I was thinking it'd be nice to provide websub service for w3.org, so anyone can get notified when any resource changes (eg new WD). For the static parts of the site (not the wikis, etc), this seems pretty straightforward to do en-masse. Except for rel=self.

Why not have the spec say if there's no rel=self link, use the Content-Location header, and if there isn't one of those, just use the URL you fetched from (after any redirects) ? I think like that, I could just deploy a site-meta file, connect the content-mirroring system to a hub, and we'd have it.

I realize this isn't one of the original use cases, and I don't actually know why it'd be useful, but ... somehow I think it would turn out to be, so I'm a little bummed. Anyone know what problem it solves to have rel=self mandatory? (And what kind of mandatory it is. It says publishers MUST provide it. It doesn't say subscribers MUST stop if they don't find it. That should perhaps be clarified.)

I have a vague recollection of similarly requesting explicit fallback in the case of no rel=self, and a vague recollection of @julien51 explaining a good reason (avoiding longterm delayed silent failure?) to require rel=self of publishers. I don't remember if I opened an issue or not, or if it was just discussed in a f2f. I do remember Julien convinced me at the time. Hoping Julien remembers.

The need is that because the subscribe may never know it is not subscribed to the url that the publisher uses to ping.
In practice, this happened over and over with the techcrunch RSS feed.
For the longest time, Techcrunch advertised this URL http://feeds.feedburner.com/TechCrunch/
as their feed: (it's still the one linked on https://techcrunch.com/rssfeeds/)

Now if you just "blindly" subscribed to that very URL, you would never receive any notification, because the publisher pings http://feeds.feedburner.com/Techcrunch/ to the Google Hub. (Notice how the 2nd c is lowercase. The subscriber would have no way of knowing that it's not using the right URL and this is a silent failure.

This happens also with urls with our without a trailing slash... etc.

Sandro, what type of resource are you looking at for your w3.org example? An RSS/Atom feed? an HTML page?

Why is the failure silent? Why can't the hub say it doesn't handle a resource by that name?

For w3.org, I'm saying simply every static resource. html, css, js, turtle, xml, json, jpg, png, txt, etc.

I was on mobile yesterday night. The hub does not know either what URL it will receive pings for until it actually receives one.
As for your specific use case Sandro, I see really no way around adding the header...

As issue#100 points out, communication between the publisher and the hub is out-of-scope for this spec. So the hub certainly COULD know what URLs should be subscribable, if that protocol tells it. (For instance, it could look in a database table for an entry manually set by a user, or it could dereference the URL and see there is a correct hub link and no redirect or disagreeing self link. But that's a matter for the hub and publisher to work out.)

In other words, the techcrunch problem could have been solved privately, without making life harder for everyone else.

The TC is just one of many examples. The trailing slash is another one or URLS with a query param used for tracking purposes (utm tags...) etc.

--------------------------------

=== BRIEF 1 ===
In the WebSub discussion, which hub did the publisher ping with the TechCrunch feed URL?
=== BRIEF 2 ===
Retype the stretch of the WebSub discussion from "For the longest" through "a silent failure.".
=== BRIEF 3 ===
Extend the WebSub discussion about rel=self past its last sentence.

=== STUDY MATERIAL ===

--------------------------------

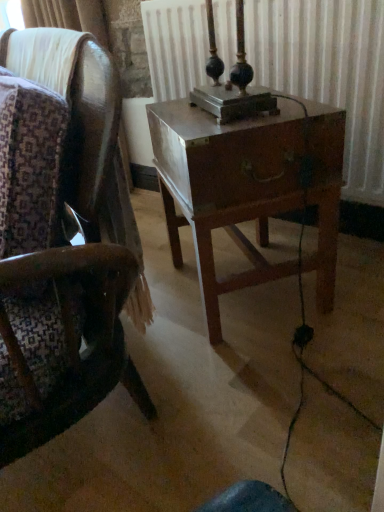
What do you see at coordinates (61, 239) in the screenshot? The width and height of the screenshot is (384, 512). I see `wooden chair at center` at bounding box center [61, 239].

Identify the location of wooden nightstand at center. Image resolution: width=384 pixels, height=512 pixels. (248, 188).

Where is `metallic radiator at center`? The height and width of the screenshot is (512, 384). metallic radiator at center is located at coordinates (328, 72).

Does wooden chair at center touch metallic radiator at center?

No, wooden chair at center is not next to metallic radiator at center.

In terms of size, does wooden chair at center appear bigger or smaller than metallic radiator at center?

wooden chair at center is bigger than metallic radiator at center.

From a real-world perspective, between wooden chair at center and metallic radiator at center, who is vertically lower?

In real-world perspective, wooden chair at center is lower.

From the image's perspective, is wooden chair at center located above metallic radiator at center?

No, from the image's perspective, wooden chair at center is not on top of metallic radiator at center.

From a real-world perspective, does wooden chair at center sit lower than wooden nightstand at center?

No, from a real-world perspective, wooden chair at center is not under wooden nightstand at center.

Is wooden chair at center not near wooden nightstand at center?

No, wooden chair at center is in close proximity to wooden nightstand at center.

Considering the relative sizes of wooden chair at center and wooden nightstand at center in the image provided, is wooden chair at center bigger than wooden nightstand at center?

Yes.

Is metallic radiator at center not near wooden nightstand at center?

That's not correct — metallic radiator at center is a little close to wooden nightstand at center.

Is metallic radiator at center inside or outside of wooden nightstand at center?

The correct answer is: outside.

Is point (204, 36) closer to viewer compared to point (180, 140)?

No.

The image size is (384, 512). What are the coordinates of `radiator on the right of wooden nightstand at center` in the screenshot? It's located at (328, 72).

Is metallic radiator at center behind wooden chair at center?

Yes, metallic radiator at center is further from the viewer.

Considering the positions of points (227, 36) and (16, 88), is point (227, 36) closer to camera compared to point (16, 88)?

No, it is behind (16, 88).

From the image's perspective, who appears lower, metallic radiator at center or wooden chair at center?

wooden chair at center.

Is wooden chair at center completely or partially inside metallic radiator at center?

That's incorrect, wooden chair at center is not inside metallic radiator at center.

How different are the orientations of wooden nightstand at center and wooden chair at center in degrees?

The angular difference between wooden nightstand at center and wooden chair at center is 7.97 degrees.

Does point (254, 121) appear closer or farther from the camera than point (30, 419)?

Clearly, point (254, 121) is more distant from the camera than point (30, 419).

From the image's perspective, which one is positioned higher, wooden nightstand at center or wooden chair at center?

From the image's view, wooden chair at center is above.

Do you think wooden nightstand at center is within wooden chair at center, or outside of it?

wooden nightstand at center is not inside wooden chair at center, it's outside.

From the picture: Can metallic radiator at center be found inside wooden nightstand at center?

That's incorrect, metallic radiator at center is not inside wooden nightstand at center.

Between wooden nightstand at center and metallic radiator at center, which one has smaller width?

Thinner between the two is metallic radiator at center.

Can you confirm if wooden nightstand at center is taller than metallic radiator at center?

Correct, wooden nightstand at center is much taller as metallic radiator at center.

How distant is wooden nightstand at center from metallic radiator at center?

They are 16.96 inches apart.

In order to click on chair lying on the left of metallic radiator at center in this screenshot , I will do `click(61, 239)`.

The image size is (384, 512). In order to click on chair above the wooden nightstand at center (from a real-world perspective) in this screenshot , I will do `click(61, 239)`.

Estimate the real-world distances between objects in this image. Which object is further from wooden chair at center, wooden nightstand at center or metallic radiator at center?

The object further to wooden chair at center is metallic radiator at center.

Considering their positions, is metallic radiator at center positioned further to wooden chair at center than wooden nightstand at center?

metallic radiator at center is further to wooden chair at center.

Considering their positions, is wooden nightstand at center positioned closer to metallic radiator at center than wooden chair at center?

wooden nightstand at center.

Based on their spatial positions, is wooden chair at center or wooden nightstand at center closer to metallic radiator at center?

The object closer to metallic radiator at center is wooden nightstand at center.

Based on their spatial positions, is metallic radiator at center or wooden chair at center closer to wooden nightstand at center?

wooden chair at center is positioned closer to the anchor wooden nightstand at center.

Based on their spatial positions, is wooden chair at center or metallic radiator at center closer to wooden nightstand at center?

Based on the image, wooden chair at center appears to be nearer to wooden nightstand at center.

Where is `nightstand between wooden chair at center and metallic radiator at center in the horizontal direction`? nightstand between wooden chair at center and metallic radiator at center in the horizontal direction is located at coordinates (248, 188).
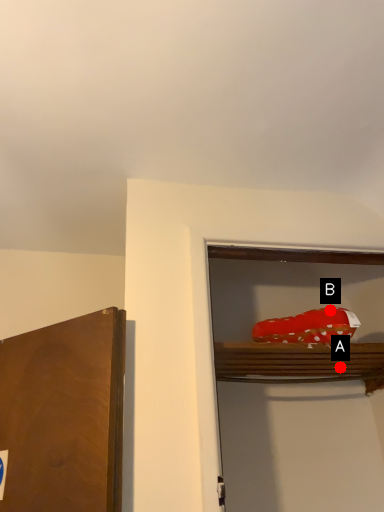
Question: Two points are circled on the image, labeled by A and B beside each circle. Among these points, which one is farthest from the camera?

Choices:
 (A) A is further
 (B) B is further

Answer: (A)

--------------------------------

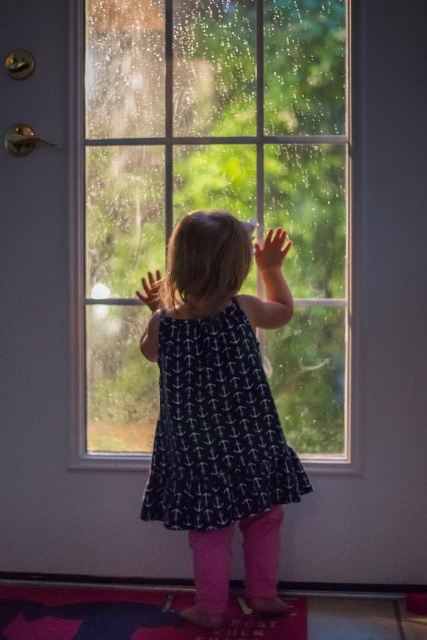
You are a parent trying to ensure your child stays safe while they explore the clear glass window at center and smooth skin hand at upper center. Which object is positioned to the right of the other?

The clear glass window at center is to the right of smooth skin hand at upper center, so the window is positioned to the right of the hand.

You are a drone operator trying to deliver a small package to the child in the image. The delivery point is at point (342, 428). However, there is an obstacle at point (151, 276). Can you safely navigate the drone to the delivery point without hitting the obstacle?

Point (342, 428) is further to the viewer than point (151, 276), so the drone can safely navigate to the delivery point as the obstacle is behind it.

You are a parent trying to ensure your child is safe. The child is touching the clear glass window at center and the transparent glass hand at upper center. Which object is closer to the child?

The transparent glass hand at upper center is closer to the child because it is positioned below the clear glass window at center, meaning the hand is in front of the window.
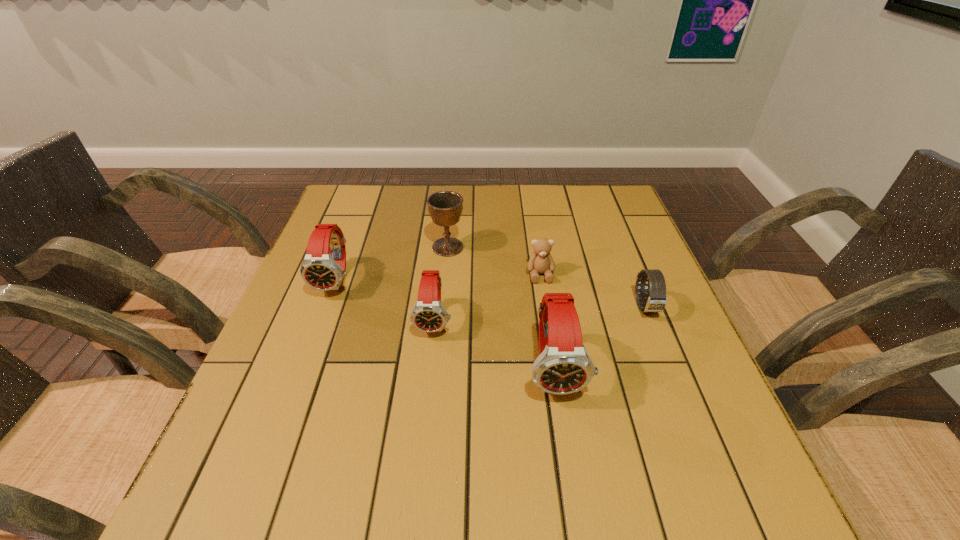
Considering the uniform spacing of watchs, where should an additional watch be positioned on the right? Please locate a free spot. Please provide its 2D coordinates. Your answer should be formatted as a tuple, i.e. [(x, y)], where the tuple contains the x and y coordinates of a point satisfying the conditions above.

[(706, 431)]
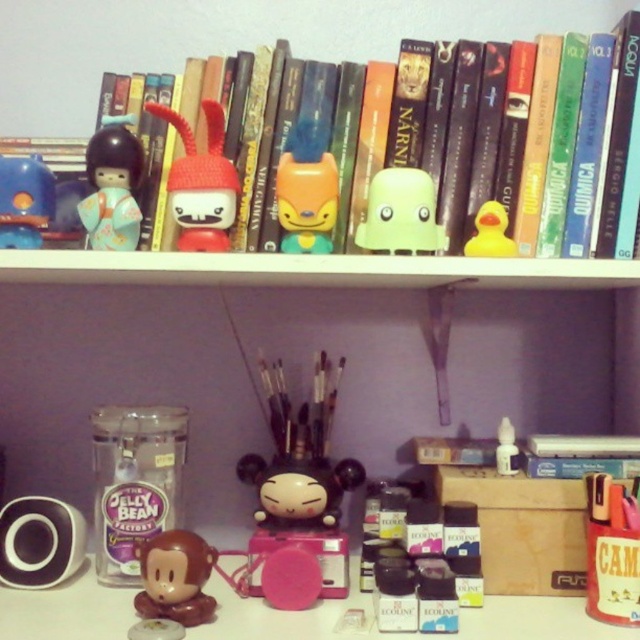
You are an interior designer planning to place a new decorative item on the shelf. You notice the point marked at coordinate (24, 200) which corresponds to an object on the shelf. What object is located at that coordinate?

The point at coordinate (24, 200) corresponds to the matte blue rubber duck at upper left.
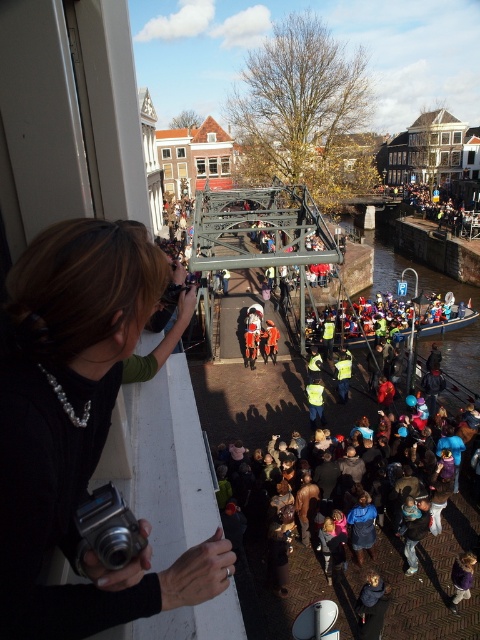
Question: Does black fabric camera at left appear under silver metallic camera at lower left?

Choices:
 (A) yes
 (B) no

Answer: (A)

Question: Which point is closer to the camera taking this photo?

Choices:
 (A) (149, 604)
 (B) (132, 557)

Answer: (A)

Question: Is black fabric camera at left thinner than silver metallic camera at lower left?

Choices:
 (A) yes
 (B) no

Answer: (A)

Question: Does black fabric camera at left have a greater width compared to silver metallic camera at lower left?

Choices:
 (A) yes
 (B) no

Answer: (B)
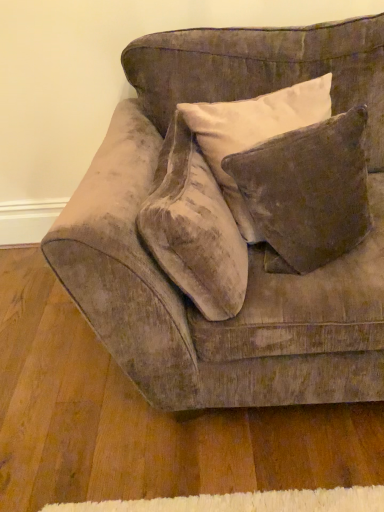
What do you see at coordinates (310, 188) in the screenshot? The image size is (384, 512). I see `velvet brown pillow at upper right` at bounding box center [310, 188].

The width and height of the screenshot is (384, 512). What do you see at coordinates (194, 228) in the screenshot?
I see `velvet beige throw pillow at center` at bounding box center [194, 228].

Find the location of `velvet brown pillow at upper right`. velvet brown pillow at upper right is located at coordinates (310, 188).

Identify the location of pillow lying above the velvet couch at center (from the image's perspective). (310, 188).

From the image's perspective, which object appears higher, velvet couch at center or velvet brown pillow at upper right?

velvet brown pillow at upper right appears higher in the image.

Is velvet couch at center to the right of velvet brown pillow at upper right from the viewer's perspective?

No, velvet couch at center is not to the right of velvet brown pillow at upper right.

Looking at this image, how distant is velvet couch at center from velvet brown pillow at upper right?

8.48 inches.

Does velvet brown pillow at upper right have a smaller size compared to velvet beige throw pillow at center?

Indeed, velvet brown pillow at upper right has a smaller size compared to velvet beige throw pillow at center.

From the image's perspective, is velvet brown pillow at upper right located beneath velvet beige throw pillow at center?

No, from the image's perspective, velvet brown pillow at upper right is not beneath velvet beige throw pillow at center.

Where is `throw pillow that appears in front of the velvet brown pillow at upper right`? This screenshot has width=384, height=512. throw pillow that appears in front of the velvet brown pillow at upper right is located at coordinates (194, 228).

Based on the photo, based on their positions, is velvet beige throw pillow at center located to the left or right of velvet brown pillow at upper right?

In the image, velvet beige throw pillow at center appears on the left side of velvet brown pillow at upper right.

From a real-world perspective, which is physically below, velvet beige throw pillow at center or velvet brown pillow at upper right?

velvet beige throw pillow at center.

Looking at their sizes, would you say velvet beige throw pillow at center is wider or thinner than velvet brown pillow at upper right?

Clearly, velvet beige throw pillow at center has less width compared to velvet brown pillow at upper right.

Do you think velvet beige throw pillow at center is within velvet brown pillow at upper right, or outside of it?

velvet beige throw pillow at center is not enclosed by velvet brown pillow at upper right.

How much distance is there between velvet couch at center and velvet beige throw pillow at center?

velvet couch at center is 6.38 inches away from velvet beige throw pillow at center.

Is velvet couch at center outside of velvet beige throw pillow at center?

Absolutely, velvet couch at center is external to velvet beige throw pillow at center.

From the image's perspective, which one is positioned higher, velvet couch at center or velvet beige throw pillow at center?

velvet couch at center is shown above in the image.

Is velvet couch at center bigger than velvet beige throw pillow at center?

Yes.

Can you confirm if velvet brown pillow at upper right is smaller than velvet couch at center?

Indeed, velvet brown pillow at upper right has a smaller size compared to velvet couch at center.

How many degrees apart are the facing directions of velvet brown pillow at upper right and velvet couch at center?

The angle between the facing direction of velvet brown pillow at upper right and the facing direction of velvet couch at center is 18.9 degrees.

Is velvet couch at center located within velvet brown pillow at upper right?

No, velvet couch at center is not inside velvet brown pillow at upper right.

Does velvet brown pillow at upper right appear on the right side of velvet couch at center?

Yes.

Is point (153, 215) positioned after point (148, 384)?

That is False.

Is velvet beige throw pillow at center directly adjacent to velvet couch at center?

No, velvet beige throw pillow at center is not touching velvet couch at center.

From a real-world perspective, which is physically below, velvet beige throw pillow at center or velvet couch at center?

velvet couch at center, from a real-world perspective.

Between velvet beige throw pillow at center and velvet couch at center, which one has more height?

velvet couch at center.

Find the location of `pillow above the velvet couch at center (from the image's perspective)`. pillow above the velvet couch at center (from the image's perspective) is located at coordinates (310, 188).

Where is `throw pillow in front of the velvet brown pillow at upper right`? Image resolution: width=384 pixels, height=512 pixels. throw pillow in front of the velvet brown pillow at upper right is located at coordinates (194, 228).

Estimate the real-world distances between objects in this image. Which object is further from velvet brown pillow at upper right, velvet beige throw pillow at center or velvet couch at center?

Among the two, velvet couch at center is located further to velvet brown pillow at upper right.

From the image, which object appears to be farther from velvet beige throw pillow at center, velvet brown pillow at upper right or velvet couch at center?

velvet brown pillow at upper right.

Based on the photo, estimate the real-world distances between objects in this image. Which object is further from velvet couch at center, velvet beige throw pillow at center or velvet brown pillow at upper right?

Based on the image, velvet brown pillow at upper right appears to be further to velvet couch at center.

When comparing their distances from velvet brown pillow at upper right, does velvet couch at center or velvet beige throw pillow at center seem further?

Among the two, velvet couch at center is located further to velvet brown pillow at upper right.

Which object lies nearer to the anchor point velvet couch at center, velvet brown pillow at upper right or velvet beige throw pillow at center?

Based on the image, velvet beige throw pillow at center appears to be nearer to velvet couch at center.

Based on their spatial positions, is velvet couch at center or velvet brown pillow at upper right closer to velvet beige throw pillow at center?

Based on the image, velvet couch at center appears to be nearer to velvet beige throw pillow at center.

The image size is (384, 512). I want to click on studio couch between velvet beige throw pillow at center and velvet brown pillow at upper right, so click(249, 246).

--------------------------------

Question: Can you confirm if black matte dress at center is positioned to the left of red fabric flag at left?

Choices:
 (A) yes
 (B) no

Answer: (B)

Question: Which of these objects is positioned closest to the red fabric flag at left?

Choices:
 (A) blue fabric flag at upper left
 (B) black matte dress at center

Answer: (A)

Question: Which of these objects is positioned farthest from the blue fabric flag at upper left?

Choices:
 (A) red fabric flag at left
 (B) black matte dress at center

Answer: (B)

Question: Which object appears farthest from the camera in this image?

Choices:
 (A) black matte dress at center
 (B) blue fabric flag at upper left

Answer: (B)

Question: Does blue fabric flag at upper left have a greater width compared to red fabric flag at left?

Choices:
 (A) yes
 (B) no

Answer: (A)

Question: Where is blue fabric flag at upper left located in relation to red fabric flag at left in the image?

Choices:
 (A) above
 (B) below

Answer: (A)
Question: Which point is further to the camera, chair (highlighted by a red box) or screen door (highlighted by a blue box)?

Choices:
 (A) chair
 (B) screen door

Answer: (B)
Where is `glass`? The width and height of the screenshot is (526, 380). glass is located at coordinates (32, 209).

--------------------------------

=== WRITTEN ANSWER 1 ===
The Google Hub.

=== WRITTEN ANSWER 2 ===
For the longest time, Techcrunch advertised this URL http://feeds.feedburner.com/TechCrunch/
as their feed: (it's still the one linked on https://techcrunch.com/rssfeeds/)

Now if you just "blindly" subscribed to that very URL, you would never receive any notification, because the publisher pings http://feeds.feedburner.com/Techcrunch/ to the Google Hub. (Notice how the 2nd c is lowercase. The subscriber would have no way of knowing that it's not using the right URL and this is a silent failure.

=== WRITTEN ANSWER 3 ===
For reference: rel=self already been discussed to some degree in #69 (which pointed to pubsubhubbub/PubSubHubbub#36) and in #68 – lots of examples and discussions in those issues that are still valid and which ended up in the conclusion of keeping rel=self

Also: Removing the requirement of rel=self would be a breaking change for WebSub/Pubsubhubbub clients, as they right now should be expecting nothing but a rel=self link, and I thought we were trying to avoid breaking changes for now?

@voxpelli Thanks for the links. Too much to remember. Re-reading those, I remain unconvinced. At the time, I was convinced by @julien51's silent-failure concern. But now, having thought about #100, I don't see how silent-failure is really a thing. (as below)

@julien51 It seems to me all of those cases can be addressed by having the hub reject subscriptions to unknown topics, giving an error that perhaps the publisher needs to use rel=self. I'm fine with rel=self being used by sites that need it. My complaint is with making folks who don't play these URL games have to provide trivial, obvious rel=self on every page. That feels wrong, and (in my use case) might well be the barrier that stops adoption (as I think through the political hurdles in my organization).

Re breaking changes, yeah, that's why I phrased the issue title as a motivation question. My issue, as phrased, could be addressed by summarizing this argument into a sentence or two in the spec. Then, the next time someone brings it up, we'll know they didn't even read the spec :-)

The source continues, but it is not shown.